[Items listed in a dataset]
──────────

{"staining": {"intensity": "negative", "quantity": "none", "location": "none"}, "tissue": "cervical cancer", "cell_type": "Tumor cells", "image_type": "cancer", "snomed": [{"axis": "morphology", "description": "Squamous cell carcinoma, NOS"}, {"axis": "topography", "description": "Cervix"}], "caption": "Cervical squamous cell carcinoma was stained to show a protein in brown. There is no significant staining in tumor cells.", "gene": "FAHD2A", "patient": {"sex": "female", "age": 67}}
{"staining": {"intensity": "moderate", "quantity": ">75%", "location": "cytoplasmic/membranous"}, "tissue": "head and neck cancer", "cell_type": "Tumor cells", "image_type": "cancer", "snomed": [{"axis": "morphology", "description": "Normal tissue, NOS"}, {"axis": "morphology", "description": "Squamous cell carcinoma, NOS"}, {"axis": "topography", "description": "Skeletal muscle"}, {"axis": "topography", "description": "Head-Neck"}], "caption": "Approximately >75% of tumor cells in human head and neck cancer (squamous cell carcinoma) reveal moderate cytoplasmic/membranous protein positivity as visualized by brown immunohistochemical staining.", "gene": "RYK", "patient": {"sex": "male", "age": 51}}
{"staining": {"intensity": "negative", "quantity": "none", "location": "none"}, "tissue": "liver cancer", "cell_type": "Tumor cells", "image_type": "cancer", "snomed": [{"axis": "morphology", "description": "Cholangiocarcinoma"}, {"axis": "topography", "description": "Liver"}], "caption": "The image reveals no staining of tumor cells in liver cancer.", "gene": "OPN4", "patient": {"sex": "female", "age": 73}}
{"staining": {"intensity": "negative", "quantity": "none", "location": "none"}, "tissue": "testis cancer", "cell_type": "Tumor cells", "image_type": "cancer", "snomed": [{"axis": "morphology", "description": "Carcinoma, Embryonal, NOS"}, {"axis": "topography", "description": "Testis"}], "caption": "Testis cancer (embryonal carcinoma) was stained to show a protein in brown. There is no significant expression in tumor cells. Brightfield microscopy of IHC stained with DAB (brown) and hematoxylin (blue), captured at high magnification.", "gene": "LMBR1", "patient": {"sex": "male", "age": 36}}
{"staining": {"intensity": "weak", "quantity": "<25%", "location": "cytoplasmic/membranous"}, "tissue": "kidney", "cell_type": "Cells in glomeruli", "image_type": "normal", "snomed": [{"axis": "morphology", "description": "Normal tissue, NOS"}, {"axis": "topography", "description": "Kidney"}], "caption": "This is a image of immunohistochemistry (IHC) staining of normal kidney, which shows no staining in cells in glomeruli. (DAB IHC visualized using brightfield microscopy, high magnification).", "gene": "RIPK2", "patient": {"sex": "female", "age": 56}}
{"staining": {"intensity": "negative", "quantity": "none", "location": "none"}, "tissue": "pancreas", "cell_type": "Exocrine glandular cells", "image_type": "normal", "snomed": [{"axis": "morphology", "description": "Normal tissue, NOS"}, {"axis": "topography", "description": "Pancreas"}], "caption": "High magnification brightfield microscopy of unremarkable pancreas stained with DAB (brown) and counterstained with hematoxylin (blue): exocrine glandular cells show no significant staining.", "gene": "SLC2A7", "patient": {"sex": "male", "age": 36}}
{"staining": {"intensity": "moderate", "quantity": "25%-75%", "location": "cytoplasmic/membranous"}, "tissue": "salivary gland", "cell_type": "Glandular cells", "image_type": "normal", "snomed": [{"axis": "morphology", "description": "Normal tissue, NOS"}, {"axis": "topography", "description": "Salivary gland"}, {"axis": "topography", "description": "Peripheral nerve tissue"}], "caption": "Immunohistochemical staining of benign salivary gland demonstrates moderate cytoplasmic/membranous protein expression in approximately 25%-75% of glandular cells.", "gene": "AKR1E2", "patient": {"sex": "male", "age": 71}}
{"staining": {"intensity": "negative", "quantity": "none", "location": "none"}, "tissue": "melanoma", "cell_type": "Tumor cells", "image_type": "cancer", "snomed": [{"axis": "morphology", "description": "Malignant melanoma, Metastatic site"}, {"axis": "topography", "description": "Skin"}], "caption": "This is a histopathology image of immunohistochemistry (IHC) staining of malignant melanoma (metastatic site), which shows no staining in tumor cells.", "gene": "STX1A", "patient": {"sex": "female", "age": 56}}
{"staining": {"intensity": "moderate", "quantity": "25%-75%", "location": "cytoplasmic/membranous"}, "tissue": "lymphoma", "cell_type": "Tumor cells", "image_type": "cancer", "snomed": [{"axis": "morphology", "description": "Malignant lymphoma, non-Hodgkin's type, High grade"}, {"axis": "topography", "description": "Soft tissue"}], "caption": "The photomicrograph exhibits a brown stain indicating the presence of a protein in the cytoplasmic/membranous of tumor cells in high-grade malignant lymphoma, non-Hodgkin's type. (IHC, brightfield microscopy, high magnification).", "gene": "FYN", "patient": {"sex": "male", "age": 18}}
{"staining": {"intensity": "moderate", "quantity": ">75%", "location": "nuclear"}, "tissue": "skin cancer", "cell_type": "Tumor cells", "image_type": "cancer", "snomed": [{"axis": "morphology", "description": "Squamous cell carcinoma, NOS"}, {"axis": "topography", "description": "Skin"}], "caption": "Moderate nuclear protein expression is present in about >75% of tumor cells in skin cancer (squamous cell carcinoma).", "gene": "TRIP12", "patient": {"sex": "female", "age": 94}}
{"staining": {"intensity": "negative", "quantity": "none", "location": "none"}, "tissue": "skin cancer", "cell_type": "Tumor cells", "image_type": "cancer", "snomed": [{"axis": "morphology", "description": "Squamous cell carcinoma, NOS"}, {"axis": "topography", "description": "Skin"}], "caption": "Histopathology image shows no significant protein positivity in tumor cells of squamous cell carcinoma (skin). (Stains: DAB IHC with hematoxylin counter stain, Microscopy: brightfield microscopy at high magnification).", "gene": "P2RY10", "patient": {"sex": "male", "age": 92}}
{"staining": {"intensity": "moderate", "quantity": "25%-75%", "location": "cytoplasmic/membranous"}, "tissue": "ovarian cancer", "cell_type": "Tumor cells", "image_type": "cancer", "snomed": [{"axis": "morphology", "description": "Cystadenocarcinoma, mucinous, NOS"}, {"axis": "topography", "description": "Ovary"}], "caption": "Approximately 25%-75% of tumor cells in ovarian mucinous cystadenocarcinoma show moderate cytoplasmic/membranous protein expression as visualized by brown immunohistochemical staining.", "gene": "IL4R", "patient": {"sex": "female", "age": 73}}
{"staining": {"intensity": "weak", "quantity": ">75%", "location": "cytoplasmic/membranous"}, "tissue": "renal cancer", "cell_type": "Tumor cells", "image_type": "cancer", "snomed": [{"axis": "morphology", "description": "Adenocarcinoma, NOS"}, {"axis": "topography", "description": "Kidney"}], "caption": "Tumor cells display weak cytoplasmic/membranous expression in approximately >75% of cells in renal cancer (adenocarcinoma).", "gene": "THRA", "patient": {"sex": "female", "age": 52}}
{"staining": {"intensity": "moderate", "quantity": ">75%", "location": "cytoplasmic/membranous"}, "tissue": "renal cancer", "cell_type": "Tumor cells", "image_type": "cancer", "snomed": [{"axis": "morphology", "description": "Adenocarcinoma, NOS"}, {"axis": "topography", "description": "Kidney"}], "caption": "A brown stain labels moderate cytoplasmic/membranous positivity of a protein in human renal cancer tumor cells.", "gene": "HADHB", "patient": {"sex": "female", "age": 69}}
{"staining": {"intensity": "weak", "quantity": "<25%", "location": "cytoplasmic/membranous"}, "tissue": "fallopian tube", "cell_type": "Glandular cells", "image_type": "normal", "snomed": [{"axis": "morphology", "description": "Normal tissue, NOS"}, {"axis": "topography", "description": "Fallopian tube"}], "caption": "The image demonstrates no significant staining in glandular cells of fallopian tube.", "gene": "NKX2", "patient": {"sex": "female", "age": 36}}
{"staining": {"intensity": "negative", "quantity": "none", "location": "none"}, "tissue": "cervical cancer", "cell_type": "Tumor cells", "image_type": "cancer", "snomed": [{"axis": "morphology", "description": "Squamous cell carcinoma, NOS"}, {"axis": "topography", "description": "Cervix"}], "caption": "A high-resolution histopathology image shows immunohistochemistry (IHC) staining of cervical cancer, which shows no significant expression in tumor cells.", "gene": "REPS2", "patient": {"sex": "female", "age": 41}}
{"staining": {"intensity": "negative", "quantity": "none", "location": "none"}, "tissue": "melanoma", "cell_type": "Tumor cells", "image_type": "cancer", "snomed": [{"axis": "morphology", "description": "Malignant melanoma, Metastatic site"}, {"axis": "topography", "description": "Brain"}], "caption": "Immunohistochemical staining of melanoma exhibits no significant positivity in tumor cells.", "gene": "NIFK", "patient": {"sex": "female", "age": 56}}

──────────

Problem statement: An exact copy of the lines above between the line holding "image shows no" and the line holding "25%-75% of tumor", inclusive, is the whole answer.

Response box:
{"staining": {"intensity": "negative", "quantity": "none", "location": "none"}, "tissue": "skin cancer", "cell_type": "Tumor cells", "image_type": "cancer", "snomed": [{"axis": "morphology", "description": "Squamous cell carcinoma, NOS"}, {"axis": "topography", "description": "Skin"}], "caption": "Histopathology image shows no significant protein positivity in tumor cells of squamous cell carcinoma (skin). (Stains: DAB IHC with hematoxylin counter stain, Microscopy: brightfield microscopy at high magnification).", "gene": "P2RY10", "patient": {"sex": "male", "age": 92}}
{"staining": {"intensity": "moderate", "quantity": "25%-75%", "location": "cytoplasmic/membranous"}, "tissue": "ovarian cancer", "cell_type": "Tumor cells", "image_type": "cancer", "snomed": [{"axis": "morphology", "description": "Cystadenocarcinoma, mucinous, NOS"}, {"axis": "topography", "description": "Ovary"}], "caption": "Approximately 25%-75% of tumor cells in ovarian mucinous cystadenocarcinoma show moderate cytoplasmic/membranous protein expression as visualized by brown immunohistochemical staining.", "gene": "IL4R", "patient": {"sex": "female", "age": 73}}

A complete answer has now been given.